Die gravierendsten Veränderungen indes kämen auf Tuttlingen zu. Es würde mit den Kreisen Rottweil, Tuttlingen und Schwarzwald-Baar im Präsidium Konstanz aufgehen. Die Region Schwarzwald-Baar-Heuberg würde zu den Verlierern der Re-Reform zählen, weil sie den prestigeträchtigen Sitz eines Präsidiums verlieren würde.

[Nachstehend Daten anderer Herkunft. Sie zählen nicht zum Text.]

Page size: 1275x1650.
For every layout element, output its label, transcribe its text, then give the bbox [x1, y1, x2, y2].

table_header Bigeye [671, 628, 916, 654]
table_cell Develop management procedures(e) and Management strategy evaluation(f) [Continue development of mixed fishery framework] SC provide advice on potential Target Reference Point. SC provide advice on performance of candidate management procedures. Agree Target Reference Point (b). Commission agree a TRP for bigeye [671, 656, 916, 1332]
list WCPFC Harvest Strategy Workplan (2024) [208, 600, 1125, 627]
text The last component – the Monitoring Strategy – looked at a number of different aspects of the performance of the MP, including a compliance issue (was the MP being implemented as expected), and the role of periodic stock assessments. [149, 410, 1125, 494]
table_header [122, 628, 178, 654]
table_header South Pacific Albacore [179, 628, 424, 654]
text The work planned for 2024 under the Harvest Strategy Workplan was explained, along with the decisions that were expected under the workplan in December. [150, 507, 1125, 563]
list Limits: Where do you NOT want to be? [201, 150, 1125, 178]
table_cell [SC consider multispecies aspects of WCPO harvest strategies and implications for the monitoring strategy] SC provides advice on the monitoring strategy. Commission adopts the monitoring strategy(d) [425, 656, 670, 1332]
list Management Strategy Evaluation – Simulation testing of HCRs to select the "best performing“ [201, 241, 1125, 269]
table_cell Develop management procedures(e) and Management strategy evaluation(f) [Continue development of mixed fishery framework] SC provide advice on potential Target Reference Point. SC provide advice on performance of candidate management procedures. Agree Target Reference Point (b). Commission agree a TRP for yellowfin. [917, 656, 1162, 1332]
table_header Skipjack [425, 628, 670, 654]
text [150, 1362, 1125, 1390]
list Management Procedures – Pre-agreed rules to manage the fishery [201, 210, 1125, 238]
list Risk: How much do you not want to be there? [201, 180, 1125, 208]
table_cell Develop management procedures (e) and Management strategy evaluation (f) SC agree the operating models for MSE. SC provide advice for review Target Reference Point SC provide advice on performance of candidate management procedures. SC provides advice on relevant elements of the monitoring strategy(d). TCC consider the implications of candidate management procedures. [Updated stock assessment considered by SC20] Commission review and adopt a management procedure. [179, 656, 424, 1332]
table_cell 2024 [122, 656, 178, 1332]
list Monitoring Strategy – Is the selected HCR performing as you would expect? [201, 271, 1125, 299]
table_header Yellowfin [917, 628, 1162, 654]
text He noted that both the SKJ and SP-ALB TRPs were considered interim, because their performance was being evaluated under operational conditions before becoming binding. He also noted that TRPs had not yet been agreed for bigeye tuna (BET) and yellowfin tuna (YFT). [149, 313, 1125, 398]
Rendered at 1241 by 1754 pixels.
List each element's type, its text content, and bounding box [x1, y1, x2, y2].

Daher sind die Politiker aus den betreffenden Landkreisen hinter den Kulissen eifrig bemüht, den Schaden klein zu halten und wenigstens nachrangige Polizeieinrichtungen wie den Sitz der Kripo in Rottweil und die Verkehrspolizei in Zimmern ob Rottweil zu erhalten. Denn auch hier gibt es Konkurrenz. Beispielsweise könnte die Kriminaldirektion zukünftig in Singen angesiedelt werden, wenngleich zu einem weitaus höheren Preis.

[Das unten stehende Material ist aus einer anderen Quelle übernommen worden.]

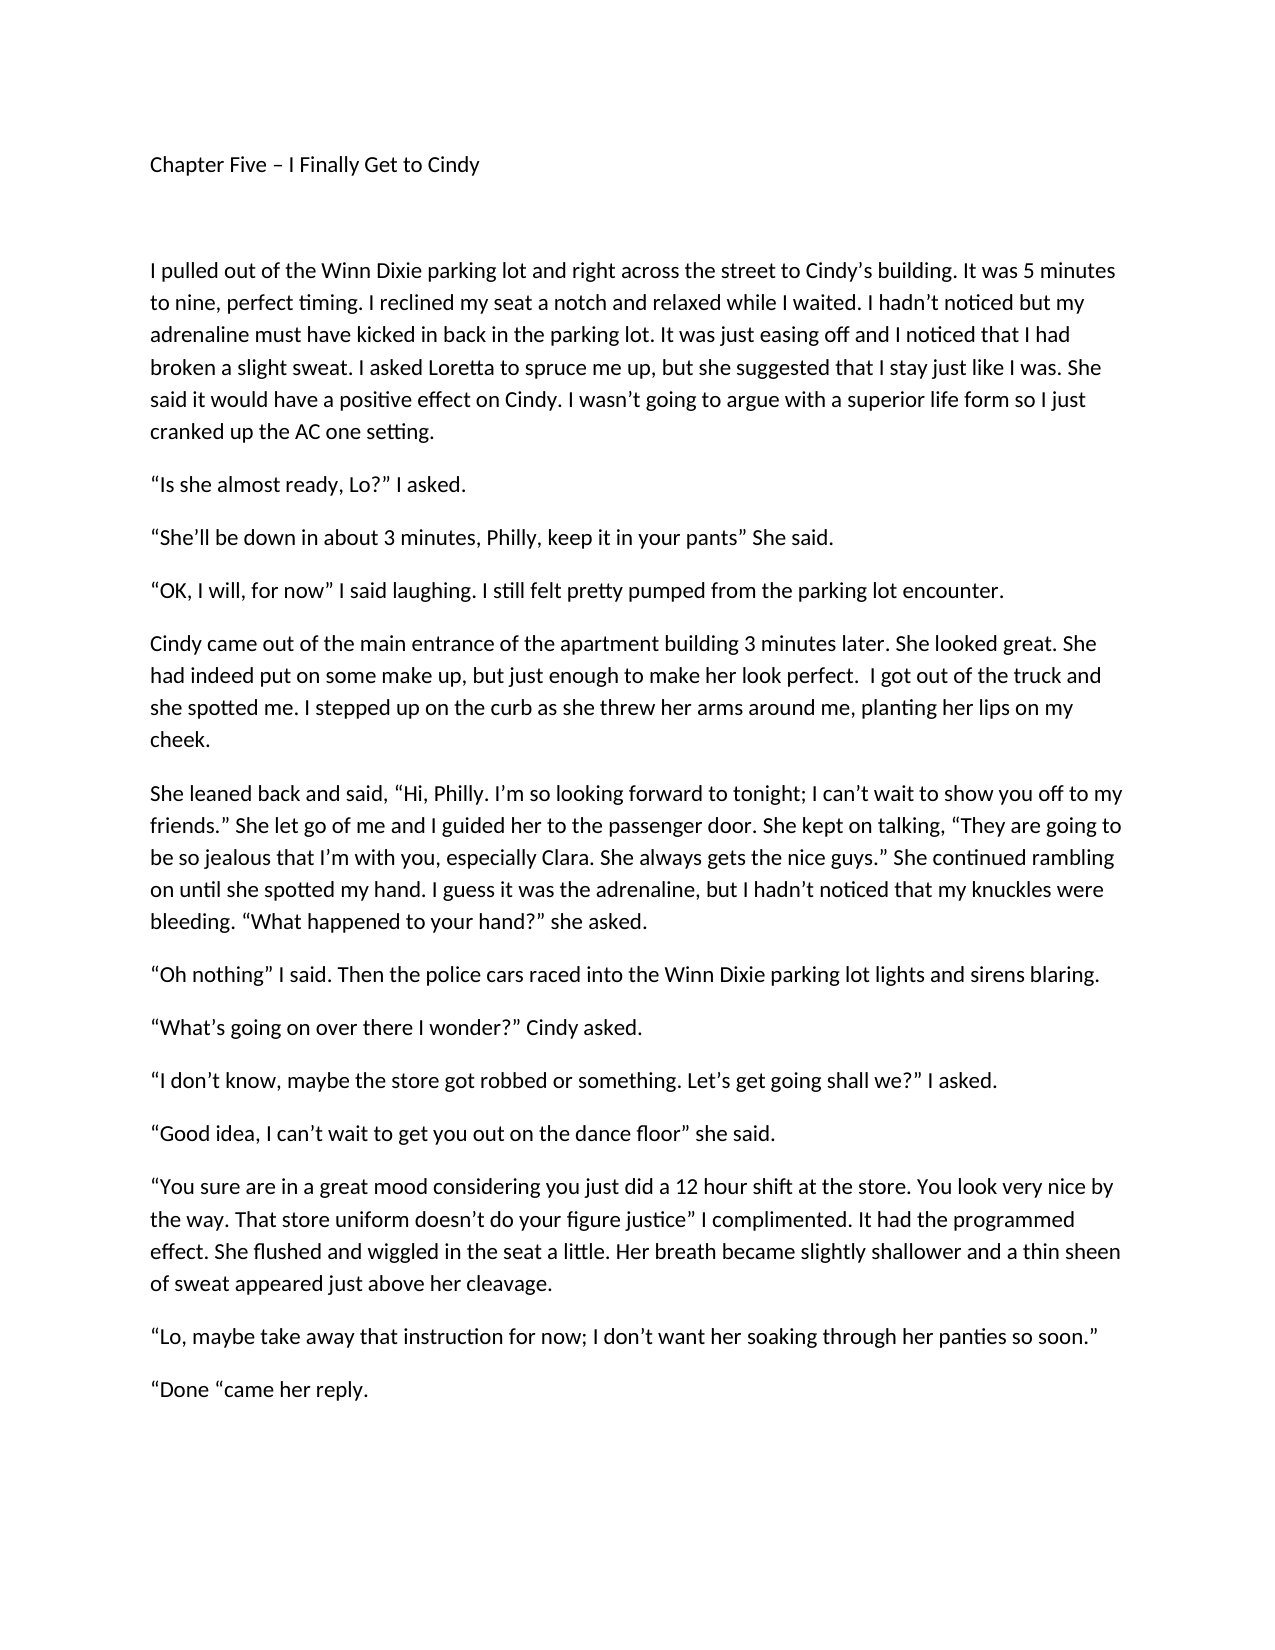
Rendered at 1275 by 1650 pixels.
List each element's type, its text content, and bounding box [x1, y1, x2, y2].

text “What’s going on over there I wonder?” Cindy asked. [150, 1013, 1125, 1041]
text She leaned back and said, “Hi, Philly. I’m so looking forward to tonight; I can’t wait to show you off to my friends.” She let go of me and I guided her to the passenger door. She kept on talking, “They are going to be so jealous that I’m with you, especially Clara. She always gets the nice guys.” She continued rambling on until she spotted my hand. I guess it was the adrenaline, but I hadn’t noticed that my knuckles were bleeding. “What happened to your hand?” she asked. [150, 779, 1125, 935]
text I pulled out of the Winn Dixie parking lot and right across the street to Cindy’s building. It was 5 minutes to nine, perfect timing. I reclined my seat a notch and relaxed while I waited. I hadn’t noticed but my adrenaline must have kicked in back in the parking lot. It was just easing off and I noticed that I had broken a slight sweat. I asked Loretta to spruce me up, but she suggested that I stay just like I was. She said it would have a positive effect on Cindy. I wasn’t going to argue with a superior life form so I just cranked up the AC one setting. [150, 256, 1125, 445]
text “You sure are in a great mood considering you just did a 12 hour shift at the store. You look very nice by the way. That store uniform doesn’t do your figure justice” I complimented. It had the programmed effect. She flushed and wiggled in the seat a little. Her breath became slightly shallower and a thin sheen of sweat appeared just above her cleavage. [150, 1172, 1125, 1297]
text “Done “came her reply. [150, 1375, 1125, 1403]
text “Lo, maybe take away that instruction for now; I don’t want her soaking through her panties so soon.” [150, 1322, 1125, 1350]
text “I don’t know, maybe the store got robbed or something. Let’s get going shall we?” I asked. [150, 1066, 1125, 1094]
text “Is she almost ready, Lo?” I asked. [150, 470, 1125, 498]
text “Good idea, I can’t wait to get you out on the dance floor” she said. [150, 1119, 1125, 1147]
text Chapter Five – I Finally Get to Cindy [150, 150, 1125, 178]
text “OK, I will, for now” I said laughing. I still felt pretty pumped from the parking lot encounter. [150, 576, 1125, 604]
text “Oh nothing” I said. Then the police cars raced into the Winn Dixie parking lot lights and sirens blaring. [150, 960, 1125, 988]
text Cindy came out of the main entrance of the apartment building 3 minutes later. She looked great. She had indeed put on some make up, but just enough to make her look perfect. I got out of the truck and she spotted me. I stepped up on the curb as she threw her arms around me, planting her lips on my cheek. [150, 629, 1125, 754]
text “She’ll be down in about 3 minutes, Philly, keep it in your pants” She said. [150, 523, 1125, 551]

Das gravierendste Problem jedoch ist, dass beide Koalitionspartner an der Datenbasis vor allem am Zustandekommen der prognostizierten Kosten, zweifeln: Das 14er-Modell würde einmalig mit 143,7 Millionen Euro zu Buche schlagen. Jährlich kämen 19 Millionen Euro dazu. Wie das sein kann, fragt man sich, wo doch die weitaus größer angelegte 2014er-Reform des damaligen Innenressortchefs Gall gerade einmal mit 120 bis 170 Millionen Euro taxiert wurde?

Hier die Zweifel aus dem Weg zu räumen und die Zweifler auf eine gemeinsame Linie zu bringen, dürfte sich als zeitraubend darstellen. Heute jedenfalls wollen sich die Arbeitskreise von Grünen und CDU in einer gemeinsamen Sitzung damit befassen, bevor die Beratungen in den Fraktionen in der kommenden Woche weitergehen. SPD-Fraktionsvize Sascha Binder forderte Grün-Schwarz auf, die "Hängepartie" sofort zu beenden. "Bürger wie auch Polizisten wissen nicht, mit welchen Entscheidungen sie bis wann zu rechnen haben."